### EXERCISE DESCRIPTION:
The expected output is the line bearing "2. **Core Initialization" followed by all remaining lines of the records, each restated word for word.
DATA FOR ANALYSIS START
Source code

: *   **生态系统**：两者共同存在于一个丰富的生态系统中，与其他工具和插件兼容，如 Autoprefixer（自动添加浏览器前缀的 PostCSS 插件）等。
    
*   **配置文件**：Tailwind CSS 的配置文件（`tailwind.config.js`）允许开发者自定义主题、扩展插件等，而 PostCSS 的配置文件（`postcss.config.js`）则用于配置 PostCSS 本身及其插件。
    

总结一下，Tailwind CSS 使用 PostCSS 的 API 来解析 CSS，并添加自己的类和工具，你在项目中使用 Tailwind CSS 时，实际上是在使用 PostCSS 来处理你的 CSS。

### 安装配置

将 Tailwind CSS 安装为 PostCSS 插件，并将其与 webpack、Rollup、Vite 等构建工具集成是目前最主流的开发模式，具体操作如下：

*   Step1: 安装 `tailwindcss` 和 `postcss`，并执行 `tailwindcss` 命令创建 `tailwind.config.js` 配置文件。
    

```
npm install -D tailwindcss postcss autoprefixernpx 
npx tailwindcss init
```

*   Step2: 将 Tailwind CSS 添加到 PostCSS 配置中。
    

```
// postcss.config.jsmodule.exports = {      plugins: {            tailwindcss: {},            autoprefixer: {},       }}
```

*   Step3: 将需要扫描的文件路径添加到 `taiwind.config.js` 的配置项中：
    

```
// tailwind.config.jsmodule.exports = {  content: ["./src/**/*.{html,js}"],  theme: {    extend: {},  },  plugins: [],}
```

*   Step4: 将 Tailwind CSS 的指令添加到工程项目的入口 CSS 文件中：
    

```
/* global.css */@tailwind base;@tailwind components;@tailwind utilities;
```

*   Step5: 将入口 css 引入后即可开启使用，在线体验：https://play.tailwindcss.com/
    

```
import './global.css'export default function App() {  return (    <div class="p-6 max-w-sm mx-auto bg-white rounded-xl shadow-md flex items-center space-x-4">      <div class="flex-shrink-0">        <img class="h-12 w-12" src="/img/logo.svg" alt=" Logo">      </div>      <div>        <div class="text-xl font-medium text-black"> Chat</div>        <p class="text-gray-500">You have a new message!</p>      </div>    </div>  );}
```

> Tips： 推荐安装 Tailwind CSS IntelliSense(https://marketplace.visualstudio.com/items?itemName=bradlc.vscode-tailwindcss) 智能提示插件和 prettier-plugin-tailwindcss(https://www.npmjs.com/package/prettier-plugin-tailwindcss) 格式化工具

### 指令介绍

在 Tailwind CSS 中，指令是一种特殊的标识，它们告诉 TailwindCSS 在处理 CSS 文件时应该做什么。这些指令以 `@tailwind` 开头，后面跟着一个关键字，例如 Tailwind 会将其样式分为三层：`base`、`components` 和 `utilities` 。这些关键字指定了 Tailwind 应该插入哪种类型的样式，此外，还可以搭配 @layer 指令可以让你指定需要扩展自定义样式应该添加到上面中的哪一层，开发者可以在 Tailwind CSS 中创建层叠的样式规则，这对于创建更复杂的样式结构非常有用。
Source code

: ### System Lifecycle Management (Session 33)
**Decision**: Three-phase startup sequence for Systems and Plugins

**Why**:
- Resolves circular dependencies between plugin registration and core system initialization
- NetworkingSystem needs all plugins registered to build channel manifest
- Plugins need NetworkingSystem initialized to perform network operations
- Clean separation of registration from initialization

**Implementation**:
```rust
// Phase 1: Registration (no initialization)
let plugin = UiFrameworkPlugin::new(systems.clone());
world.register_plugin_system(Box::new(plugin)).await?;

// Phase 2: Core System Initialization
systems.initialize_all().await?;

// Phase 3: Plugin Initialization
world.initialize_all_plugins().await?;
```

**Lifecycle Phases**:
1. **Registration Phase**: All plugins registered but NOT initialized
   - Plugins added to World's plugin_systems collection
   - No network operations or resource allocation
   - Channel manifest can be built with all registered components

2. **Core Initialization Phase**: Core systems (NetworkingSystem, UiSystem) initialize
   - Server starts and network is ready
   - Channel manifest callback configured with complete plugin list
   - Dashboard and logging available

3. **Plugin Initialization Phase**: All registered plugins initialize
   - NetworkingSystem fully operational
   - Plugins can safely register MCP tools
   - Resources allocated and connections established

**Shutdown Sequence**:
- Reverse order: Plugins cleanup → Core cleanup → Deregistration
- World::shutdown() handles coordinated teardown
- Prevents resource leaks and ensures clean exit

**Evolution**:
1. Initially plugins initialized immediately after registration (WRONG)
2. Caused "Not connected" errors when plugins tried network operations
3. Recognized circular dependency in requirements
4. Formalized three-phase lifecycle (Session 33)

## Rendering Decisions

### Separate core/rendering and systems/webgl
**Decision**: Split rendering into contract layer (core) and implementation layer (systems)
DATA FOR ANALYSIS END
### THE ANSWER:
2. **Core Initialization Phase**: Core systems (NetworkingSystem, UiSystem) initialize
   - Server starts and network is ready
   - Channel manifest callback configured with complete plugin list
   - Dashboard and logging available

3. **Plugin Initialization Phase**: All registered plugins initialize
   - NetworkingSystem fully operational
   - Plugins can safely register MCP tools
   - Resources allocated and connections established

**Shutdown Sequence**:
- Reverse order: Plugins cleanup → Core cleanup → Deregistration
- World::shutdown() handles coordinated teardown
- Prevents resource leaks and ensures clean exit

**Evolution**:
1. Initially plugins initialized immediately after registration (WRONG)
2. Caused "Not connected" errors when plugins tried network operations
3. Recognized circular dependency in requirements
4. Formalized three-phase lifecycle (Session 33)

## Rendering Decisions

### Separate core/rendering and systems/webgl
**Decision**: Split rendering into contract layer (core) and implementation layer (systems)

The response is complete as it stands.